MATERIAL FOR THE TASK Start Marker
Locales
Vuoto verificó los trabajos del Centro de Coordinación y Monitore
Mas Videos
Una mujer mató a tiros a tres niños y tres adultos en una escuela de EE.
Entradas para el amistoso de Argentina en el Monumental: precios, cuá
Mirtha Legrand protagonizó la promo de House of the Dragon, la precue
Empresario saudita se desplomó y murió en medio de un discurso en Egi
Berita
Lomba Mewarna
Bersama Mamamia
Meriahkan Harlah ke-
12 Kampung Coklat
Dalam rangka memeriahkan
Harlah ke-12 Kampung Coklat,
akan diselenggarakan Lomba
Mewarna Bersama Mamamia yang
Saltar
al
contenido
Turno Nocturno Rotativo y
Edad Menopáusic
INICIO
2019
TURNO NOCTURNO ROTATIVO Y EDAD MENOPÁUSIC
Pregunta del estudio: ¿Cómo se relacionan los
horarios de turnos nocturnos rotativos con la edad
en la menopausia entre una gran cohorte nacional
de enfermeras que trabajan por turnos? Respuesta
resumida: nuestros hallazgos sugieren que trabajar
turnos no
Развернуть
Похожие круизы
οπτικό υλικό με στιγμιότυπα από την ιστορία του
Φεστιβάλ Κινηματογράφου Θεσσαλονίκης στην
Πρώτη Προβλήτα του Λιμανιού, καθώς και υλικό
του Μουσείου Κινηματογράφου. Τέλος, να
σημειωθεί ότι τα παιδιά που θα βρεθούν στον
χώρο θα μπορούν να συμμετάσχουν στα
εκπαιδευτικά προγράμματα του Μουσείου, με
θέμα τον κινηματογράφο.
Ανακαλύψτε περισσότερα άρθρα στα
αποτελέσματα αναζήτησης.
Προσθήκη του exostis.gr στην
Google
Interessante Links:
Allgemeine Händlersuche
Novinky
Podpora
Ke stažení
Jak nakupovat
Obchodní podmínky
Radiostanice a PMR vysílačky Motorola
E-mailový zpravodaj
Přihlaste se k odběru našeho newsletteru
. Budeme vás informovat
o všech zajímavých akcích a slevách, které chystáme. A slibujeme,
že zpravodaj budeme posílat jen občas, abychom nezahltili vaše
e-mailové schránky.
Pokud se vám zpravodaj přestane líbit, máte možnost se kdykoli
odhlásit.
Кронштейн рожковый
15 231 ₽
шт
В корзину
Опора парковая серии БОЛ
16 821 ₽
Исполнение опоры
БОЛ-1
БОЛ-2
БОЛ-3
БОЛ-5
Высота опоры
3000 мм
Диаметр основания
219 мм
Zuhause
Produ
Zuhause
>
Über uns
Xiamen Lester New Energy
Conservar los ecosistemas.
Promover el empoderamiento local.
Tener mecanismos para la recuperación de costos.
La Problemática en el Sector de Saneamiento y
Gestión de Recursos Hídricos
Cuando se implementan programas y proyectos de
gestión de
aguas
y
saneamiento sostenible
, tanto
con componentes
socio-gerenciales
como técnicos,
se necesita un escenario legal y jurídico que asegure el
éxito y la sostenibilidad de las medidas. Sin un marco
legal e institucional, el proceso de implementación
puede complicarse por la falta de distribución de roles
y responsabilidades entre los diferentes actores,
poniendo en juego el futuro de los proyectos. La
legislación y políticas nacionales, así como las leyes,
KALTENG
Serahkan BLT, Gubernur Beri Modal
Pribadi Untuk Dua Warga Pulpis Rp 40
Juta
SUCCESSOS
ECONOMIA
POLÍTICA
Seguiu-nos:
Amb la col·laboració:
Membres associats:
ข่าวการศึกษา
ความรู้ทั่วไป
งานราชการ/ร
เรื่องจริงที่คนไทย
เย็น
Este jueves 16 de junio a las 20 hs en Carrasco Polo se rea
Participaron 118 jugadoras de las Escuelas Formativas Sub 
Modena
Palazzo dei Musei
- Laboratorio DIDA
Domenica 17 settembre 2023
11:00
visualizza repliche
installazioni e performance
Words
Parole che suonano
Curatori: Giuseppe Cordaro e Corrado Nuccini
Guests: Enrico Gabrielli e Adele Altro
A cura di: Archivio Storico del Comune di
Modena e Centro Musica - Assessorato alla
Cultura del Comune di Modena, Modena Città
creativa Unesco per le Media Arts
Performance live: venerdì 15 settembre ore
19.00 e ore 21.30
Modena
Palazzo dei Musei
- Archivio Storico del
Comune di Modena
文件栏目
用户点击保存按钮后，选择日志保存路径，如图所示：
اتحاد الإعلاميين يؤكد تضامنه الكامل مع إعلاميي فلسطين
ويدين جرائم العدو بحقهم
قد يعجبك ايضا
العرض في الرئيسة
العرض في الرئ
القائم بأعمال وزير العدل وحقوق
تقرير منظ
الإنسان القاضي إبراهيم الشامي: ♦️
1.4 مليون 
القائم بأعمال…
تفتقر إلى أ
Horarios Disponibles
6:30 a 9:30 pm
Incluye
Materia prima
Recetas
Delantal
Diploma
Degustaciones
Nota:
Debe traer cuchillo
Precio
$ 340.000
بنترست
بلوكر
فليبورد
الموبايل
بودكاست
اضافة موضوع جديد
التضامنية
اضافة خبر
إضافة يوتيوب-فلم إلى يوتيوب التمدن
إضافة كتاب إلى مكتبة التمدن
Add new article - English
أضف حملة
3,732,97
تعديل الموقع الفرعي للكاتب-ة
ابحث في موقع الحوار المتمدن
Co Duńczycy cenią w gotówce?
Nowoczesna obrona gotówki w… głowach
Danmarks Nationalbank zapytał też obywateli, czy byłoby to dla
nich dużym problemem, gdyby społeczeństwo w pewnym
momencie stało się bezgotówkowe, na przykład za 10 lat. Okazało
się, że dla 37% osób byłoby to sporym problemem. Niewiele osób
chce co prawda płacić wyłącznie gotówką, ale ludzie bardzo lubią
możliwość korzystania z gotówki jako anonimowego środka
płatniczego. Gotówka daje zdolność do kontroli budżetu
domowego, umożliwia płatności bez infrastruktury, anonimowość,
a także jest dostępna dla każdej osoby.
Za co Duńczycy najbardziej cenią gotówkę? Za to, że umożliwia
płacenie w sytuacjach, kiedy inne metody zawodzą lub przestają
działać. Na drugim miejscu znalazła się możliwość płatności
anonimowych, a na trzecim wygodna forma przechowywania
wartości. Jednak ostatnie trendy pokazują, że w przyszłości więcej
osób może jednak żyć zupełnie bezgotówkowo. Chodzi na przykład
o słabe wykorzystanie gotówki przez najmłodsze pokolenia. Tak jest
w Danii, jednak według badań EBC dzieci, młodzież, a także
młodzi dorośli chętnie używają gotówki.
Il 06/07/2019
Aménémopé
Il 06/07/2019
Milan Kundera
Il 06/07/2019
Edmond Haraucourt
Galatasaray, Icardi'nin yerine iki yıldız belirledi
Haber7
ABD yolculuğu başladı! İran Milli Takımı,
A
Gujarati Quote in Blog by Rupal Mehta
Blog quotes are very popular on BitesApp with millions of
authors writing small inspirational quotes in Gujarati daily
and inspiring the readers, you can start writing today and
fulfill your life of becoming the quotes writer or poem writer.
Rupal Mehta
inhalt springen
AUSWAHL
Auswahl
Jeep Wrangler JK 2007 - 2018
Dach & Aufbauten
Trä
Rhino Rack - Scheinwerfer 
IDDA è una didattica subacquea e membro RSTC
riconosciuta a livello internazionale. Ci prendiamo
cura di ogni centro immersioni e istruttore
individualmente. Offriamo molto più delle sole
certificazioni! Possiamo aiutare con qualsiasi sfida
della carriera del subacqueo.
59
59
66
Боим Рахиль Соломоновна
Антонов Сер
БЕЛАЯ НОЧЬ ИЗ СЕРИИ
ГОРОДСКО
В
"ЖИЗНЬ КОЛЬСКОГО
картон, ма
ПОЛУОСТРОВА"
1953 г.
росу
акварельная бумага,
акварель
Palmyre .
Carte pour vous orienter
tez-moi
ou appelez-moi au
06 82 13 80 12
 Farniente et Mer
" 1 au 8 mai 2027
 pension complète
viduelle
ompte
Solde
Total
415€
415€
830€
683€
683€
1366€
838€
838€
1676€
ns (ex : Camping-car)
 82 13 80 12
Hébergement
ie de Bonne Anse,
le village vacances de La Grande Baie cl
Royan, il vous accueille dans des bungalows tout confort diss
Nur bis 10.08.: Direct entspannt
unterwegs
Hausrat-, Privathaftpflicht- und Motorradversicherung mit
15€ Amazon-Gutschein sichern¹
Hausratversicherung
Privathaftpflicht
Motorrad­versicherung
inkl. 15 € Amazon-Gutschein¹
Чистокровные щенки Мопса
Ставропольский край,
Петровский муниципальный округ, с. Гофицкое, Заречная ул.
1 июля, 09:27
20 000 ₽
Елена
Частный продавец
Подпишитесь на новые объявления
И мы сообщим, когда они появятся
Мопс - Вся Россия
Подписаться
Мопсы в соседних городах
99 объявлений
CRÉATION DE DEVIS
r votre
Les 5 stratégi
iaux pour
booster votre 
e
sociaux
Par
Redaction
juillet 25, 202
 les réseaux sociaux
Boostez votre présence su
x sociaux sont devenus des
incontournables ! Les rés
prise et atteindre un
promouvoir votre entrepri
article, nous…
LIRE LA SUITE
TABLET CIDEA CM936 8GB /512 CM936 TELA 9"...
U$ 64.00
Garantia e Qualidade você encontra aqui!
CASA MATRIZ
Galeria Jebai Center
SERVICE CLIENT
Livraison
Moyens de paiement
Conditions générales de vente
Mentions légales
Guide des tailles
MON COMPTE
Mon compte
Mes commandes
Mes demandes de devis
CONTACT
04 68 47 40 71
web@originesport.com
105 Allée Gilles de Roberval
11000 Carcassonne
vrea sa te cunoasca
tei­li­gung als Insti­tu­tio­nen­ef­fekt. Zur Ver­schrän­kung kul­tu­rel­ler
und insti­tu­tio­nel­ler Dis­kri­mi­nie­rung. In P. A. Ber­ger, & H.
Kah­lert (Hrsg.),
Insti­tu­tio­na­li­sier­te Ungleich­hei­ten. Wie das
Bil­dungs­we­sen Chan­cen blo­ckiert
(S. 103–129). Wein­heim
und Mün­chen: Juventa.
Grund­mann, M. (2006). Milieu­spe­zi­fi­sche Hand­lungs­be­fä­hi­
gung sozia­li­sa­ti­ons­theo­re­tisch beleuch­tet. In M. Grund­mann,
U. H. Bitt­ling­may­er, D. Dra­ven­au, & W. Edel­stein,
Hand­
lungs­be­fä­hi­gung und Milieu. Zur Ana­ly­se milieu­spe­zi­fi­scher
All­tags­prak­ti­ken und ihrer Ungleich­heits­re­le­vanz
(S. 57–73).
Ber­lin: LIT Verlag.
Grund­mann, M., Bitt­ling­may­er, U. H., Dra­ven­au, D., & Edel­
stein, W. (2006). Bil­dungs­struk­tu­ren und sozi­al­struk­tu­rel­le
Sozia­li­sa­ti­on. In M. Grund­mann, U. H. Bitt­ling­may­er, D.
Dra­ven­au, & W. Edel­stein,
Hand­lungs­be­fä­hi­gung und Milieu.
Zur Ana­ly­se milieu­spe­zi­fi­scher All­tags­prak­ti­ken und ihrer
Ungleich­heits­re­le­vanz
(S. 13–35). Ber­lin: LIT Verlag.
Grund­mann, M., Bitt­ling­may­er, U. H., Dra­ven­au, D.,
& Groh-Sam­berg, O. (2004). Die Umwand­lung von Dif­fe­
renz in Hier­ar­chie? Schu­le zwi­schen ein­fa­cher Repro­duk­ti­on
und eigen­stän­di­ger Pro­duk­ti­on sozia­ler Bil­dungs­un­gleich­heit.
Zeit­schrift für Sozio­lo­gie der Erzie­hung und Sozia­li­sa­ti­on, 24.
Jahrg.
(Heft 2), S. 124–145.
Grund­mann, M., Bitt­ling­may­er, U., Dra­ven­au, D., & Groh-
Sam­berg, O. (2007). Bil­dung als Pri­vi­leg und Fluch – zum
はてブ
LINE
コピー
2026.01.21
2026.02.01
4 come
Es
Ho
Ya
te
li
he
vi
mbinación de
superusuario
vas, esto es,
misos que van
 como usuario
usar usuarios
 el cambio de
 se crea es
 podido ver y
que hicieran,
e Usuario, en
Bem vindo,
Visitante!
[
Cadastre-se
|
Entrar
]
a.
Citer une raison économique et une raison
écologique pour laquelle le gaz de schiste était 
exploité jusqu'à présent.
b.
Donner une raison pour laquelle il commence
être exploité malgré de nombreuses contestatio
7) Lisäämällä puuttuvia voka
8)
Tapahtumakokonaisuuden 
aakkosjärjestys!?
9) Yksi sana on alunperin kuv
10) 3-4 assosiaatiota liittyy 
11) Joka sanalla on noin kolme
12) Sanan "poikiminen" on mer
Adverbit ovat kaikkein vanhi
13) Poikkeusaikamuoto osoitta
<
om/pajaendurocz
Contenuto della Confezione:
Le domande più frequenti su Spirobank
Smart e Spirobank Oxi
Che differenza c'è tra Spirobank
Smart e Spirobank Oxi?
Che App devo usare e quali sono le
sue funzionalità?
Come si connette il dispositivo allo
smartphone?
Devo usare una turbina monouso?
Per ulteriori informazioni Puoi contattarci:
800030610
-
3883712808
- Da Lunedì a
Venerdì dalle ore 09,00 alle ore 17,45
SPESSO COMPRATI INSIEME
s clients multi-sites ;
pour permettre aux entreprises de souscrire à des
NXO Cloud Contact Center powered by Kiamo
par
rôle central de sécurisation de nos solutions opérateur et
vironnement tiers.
MATERIAL FOR THE TASK End Marker
WORK TO COMPLETE: Among the lines in the data above, find those containing "Grund" and give only how many there are.

EXERCISE RESULT: 6